I pitch bread for the marriage I thought I was building all those years, for the household we created. Another piece of challah for the many hardships we weathered: J's almost fatal pulmonary embolism, Neil's near-drowning at age three and, in high school, his diagnosis with a severe anxiety disorder. Then there was the death of J's mother and the passing of my father. We'd been able to endure those hardships as a couple, difficulties that might have ended our marriage long before. But rather than strengthening the bond, the troubles piled on top of each other, burdening our relationship with a weight we couldn't escape. My sin, I suppose, was in letting it happen, not speaking up sooner, not knowing how to redirect the trajectory.

I lob bread for the young woman I was when I paired up with J at twenty-two, impressionable, looking for security at any cost. I chuck another piece for the older, wiser, and flintier woman I've since become, staring down the barrel of fifty.
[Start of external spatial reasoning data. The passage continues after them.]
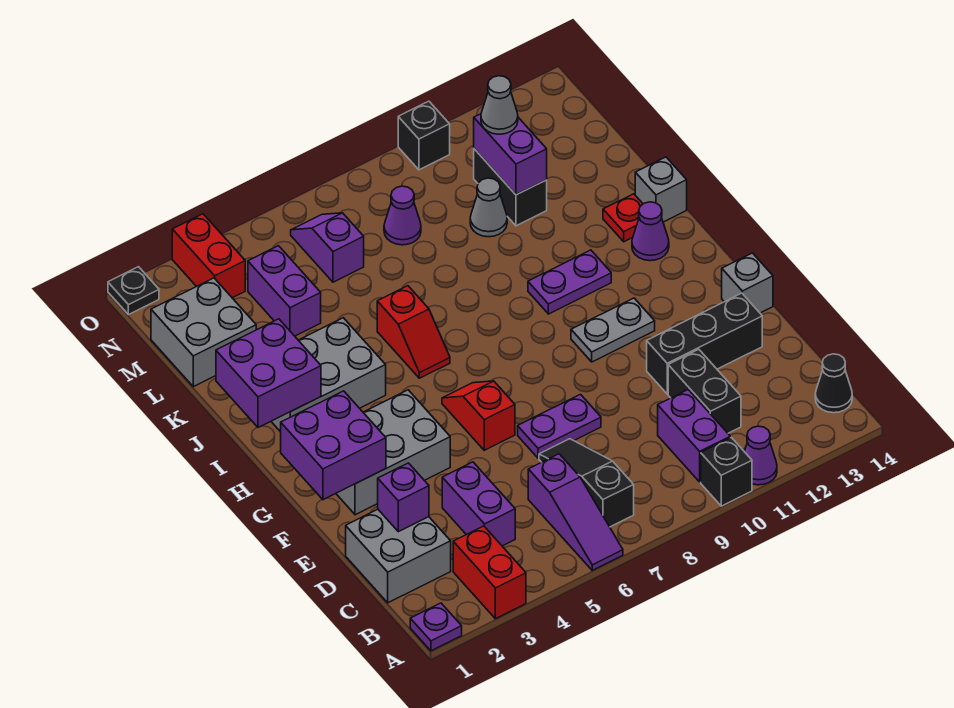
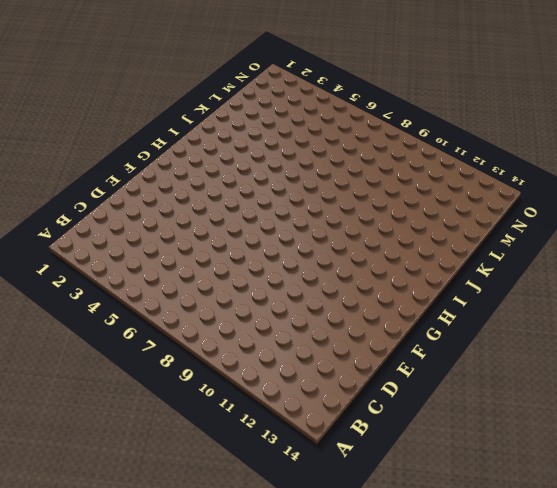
none -> purple plate A1 level 1
none -> red brick A3:B3 level 1
none -> purple slope A6:C6 level 1 top C
none -> black brick A10 level 1

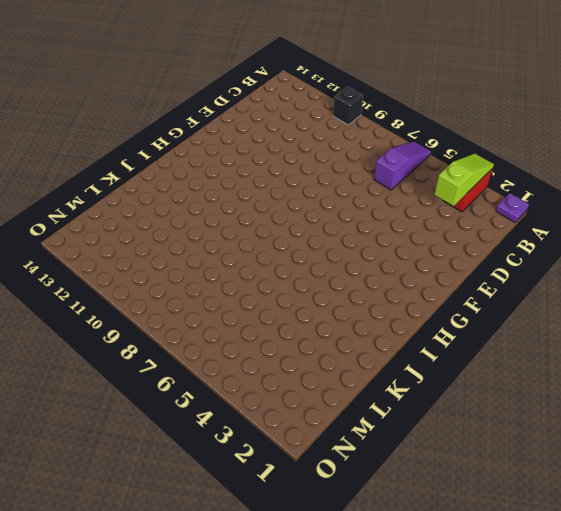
lime slope A3:C3 level 2 top C -> none
none -> purple cone A11 level 1
none -> black slope B7:D7 level 1 top B
none -> purple brick B10:C10 level 1
none -> black cone B14 level 1

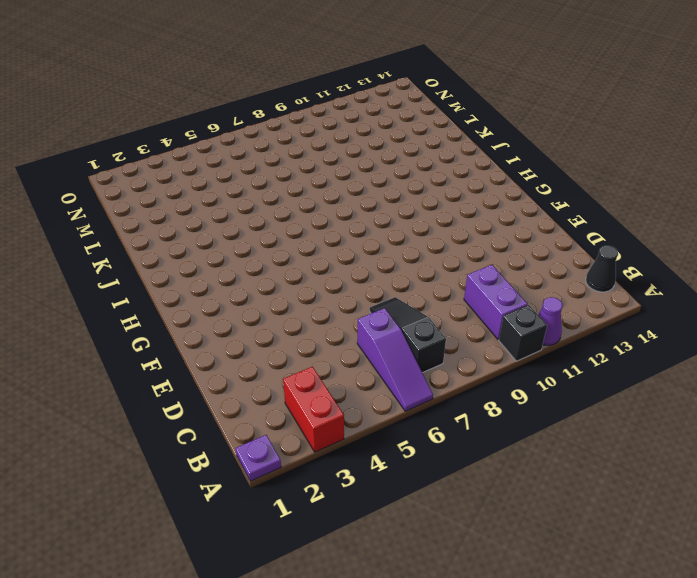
none -> grey brick C1:D2 level 1
none -> purple brick C4:D4 level 1
none -> black brick C11:D11 level 1
none -> purple plate E7:E8 level 1

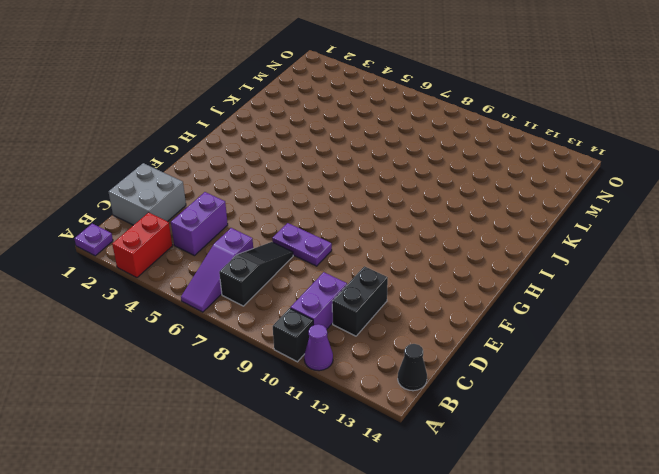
none -> black brick E11:E13 level 1
none -> grey brick F2:G4 level 1
none -> red slope F6:G6 level 1 top F
none -> grey brick F14 level 1

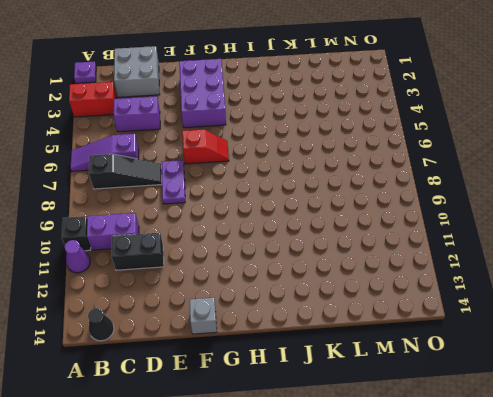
purple brick F2:G4 level 1 -> grey brick F2:G4 level 1
none -> black brick E11:E13 level 1
none -> grey plate G10:G11 level 1
none -> grey brick I2:J4 level 1
none -> red slope I6:J6 level 1 top J

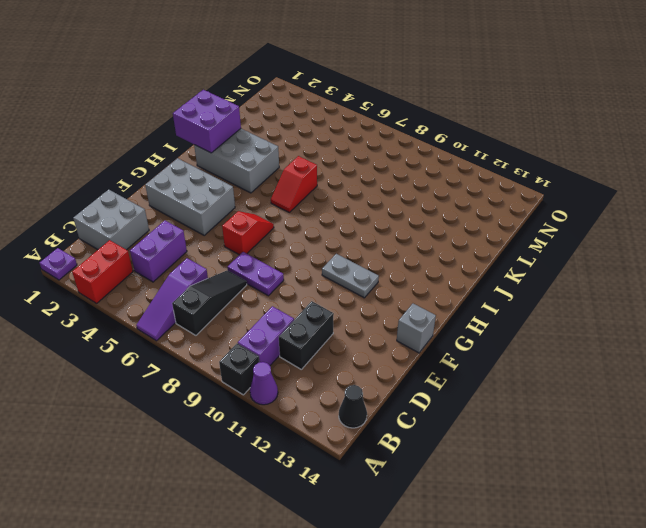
none -> black brick E11:E13 level 1
none -> purple plate I10:I11 level 1
none -> purple cone I13 level 1
none -> red plate J13 level 1

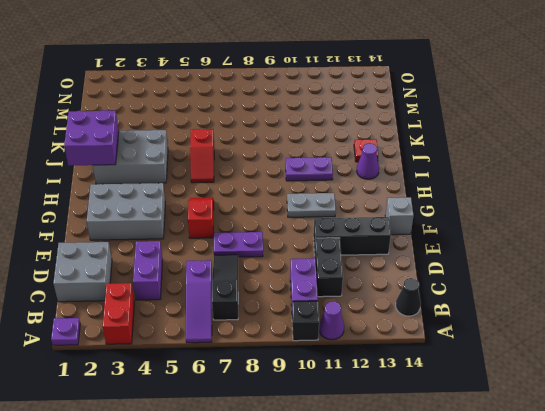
none -> grey brick J14 level 1
none -> grey brick L1:M2 level 1
none -> purple brick L4:M4 level 1
none -> grey cone L10 level 1

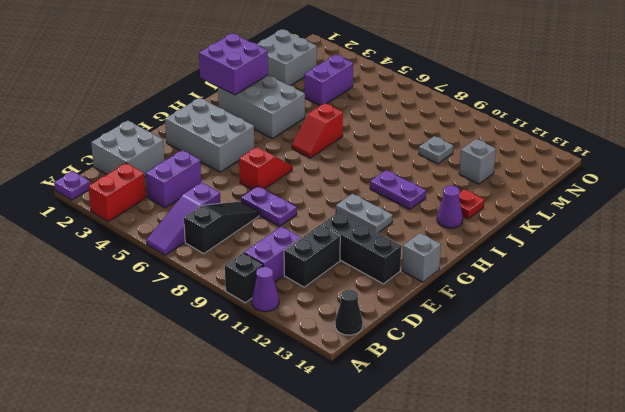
grey plate L10 level 1 -> grey cone L10 level 1
grey brick L12 level 1 -> grey brick J14 level 1
none -> black brick L11:M11 level 1
none -> purple slope M6:N6 level 1 top M
none -> purple cone M8 level 1
none -> red brick N3:O3 level 1

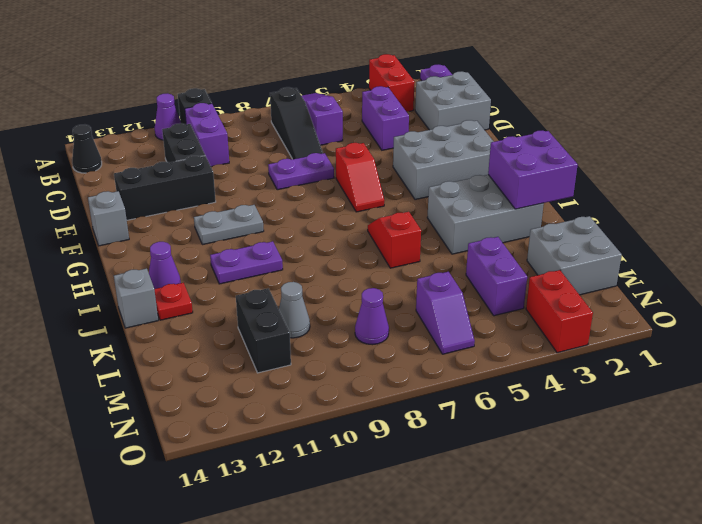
none -> black plate O1 level 1
none -> black brick O10 level 1
none -> purple brick D2 level 2
none -> purple brick F1:G2 level 2

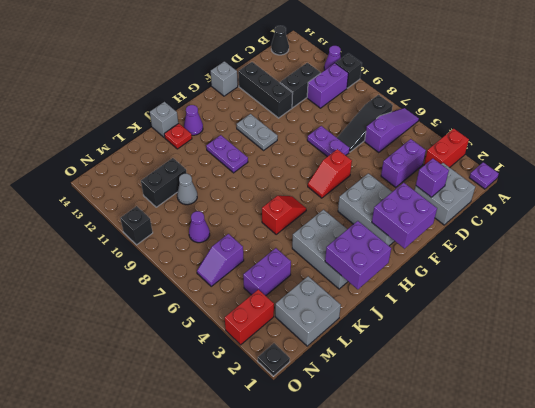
none -> purple brick L11:M11 level 2
none -> grey cone M11 level 3

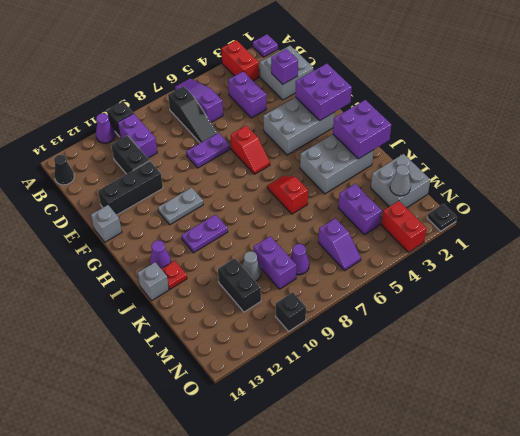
purple brick L9:M9 level 1 -> purple brick L11:M11 level 2
grey cone M2 level 2 -> grey cone M11 level 3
Bread tossed away, like the hours of my life, the dreams and hopes I must relinquish in order for other, new ones to arrive. I empty my hands of the challah.

• • •

Getting comfortable on the motorcycle is helping me become more at ease in this flow state. So much of my past has been spent striving—for an education, the right career, a good marriage, the best opportunities for my children, material goods, a sense of security. But I now see I placed too heavy a value on achieving those goals. Getting the things I want in life does not always fulfill me. Nor does it always work out.

As a young family, J and I struggled; we saved and sacrificed to buy a modest starter home when Jarrod was just one and we were still in our twenties. Two more children arrived and we lost that house to foreclosure eight years later when the real estate market plummeted. Still, unanticipated blessings followed that difficult experience. But only after I gave into the devastation and finally let go.
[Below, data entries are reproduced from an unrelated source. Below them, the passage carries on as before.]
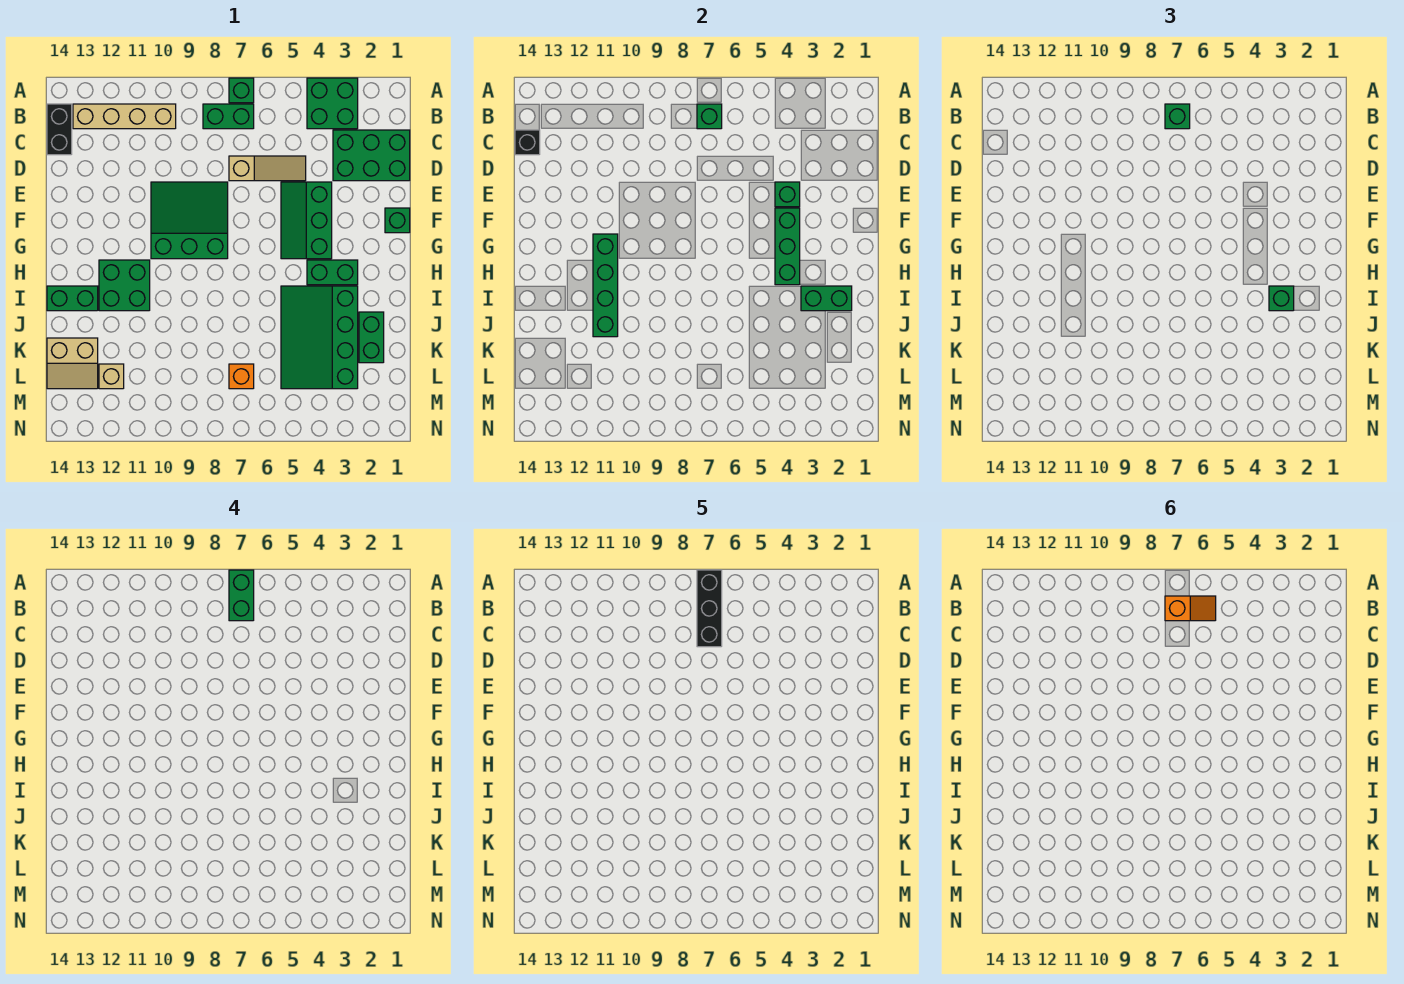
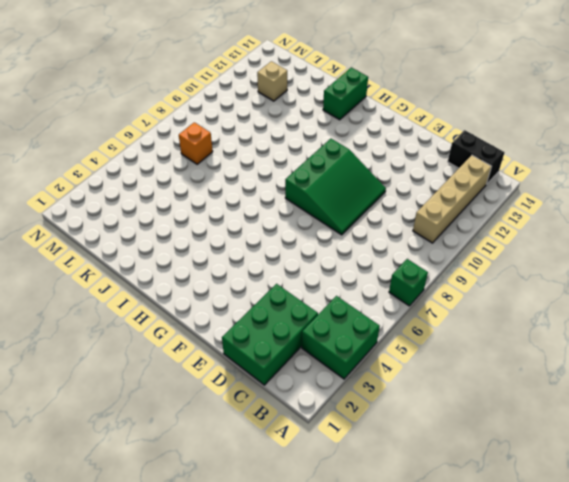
none -> green brick B7:B8 level 1
none -> tan slope D5:D7 level 1 top 7
none -> green slope E4:G5 level 1 top 4

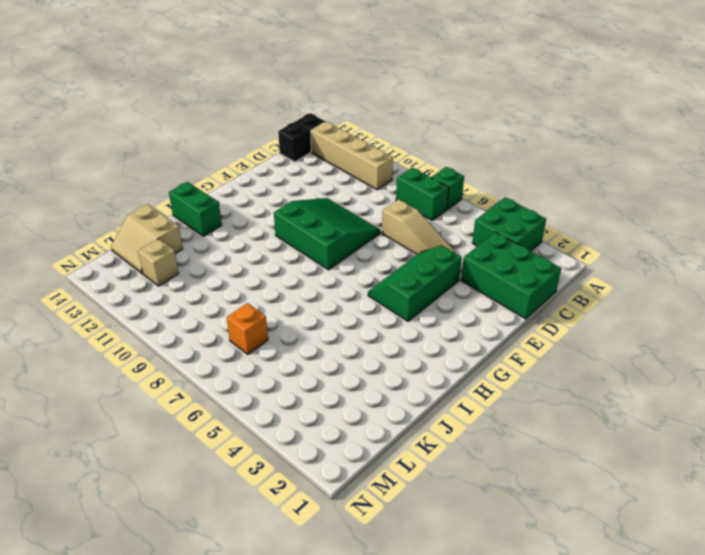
none -> green brick F1 level 1
none -> green brick H3:H4 level 1
none -> green brick H11:I12 level 1

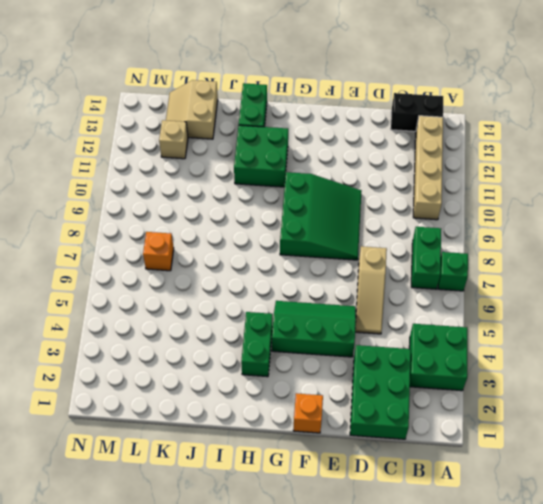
orange brick F1 level 1 -> green brick F1 level 1
none -> green slope I3:L5 level 1 top 3
none -> green brick J2:K2 level 1
none -> green brick B7 level 2

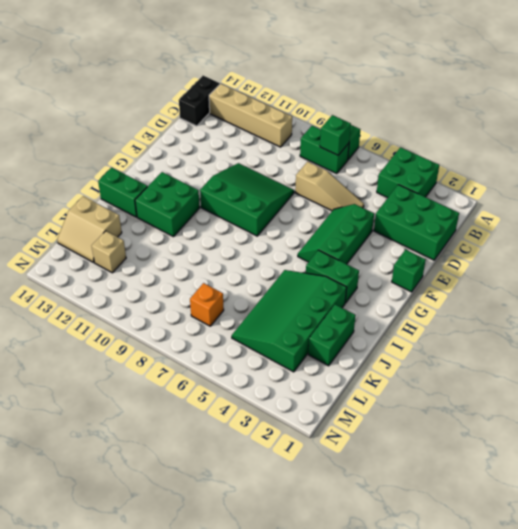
none -> black brick C14 level 2
none -> green brick E4 level 2
none -> green brick F4:H4 level 2

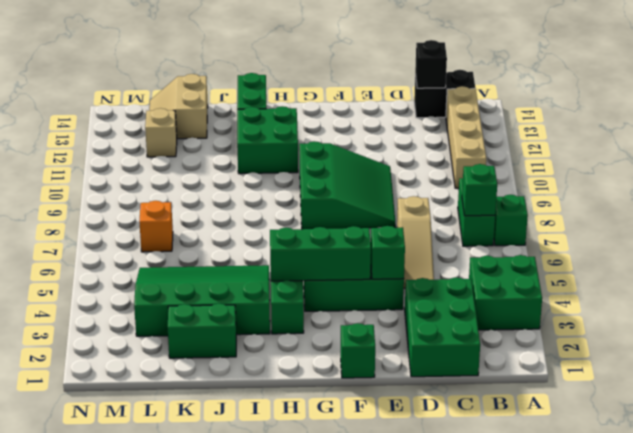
none -> green brick G11:J11 level 2
none -> green brick I2:I3 level 2
none -> green brick B7 level 3

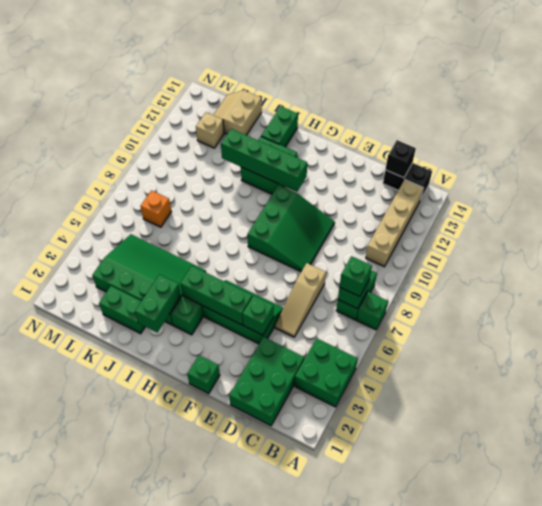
none -> green brick I3 level 3
none -> green brick A7:B7 level 4
none -> black brick A7:C7 level 5

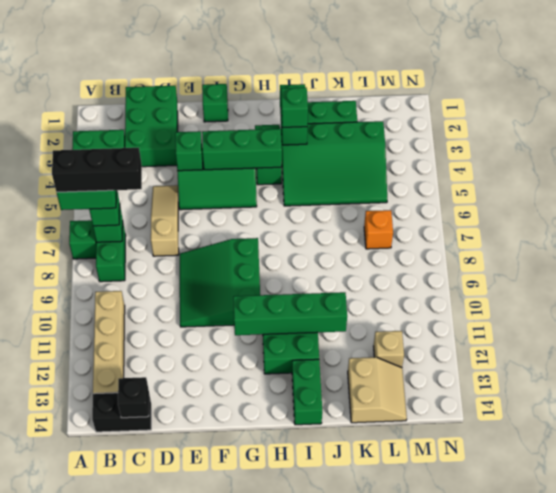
none -> orange slope B6:B7 level 6 top 7

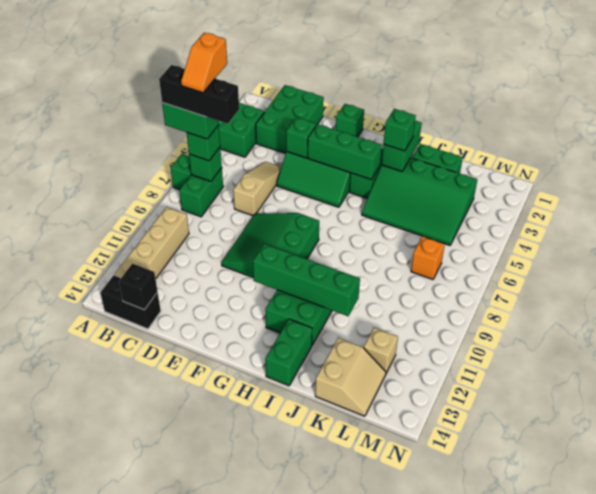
orange slope B6:B7 level 6 top 6 -> orange slope B6:B7 level 6 top 7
On the day I drove away from that home we'd painted and landscaped and built a patio for, we started over with nothing in savings, ruined credit, and three small children to raise. I felt failure, awash in shame.

We were sure we'd been cheated by the system. We'd played by the rules, saved diligently, been frugal, and still lost. However, I found the courage to make a decision I would never have made otherwise. I applied for a graduate program in creative writing, taking out student loans for the whole experience. Assuming debt seemed a risky course. But believing that I had nothing left to lose, a vitally enriching career became mine.

I take solace from one of Csikszentmihalyi's discoveries about flow state. When a person's life makes sense, he explains, the “fact that one is not slim, rich, or powerful no longer matters. The tide of rising expectations is stilled; unfulfilled needs no longer trouble the mind. Even the most humdrum experiences become enjoyable.”

I'm praying that this new perspective will pay off. Because, as Csikszentmihalyi reminds me, flow experiences are not necessarily pleasant at the time they occur. “The swimmer's muscles might have ached during his most memorable race, his lungs might have felt like exploding, and he might have been dizzy with fatigue—yet these could have been the best moments of his life.” Gaining control of one's life is never easy, and many times, quite painful. But in the long run, optimal experiences add up to a sense of determining the content of one's life. And that, he argues, “comes as close to what is usually meant by happiness as anything we can conceivably imagine.”

• • •

Yom Kippur approaches and I decide that since Rosh Hashanah was so helpful, I'll observe the atonement holy day as well. I find it odd that Rosh Hashanah, the New Year, precedes the Day of Atonement, that the sweetness of the New Year comes first, apples dipped in honey, when the fasting had yet to begin. But maybe that's human
nature. We need a taste of the sweetness to lure us into doing the hard work.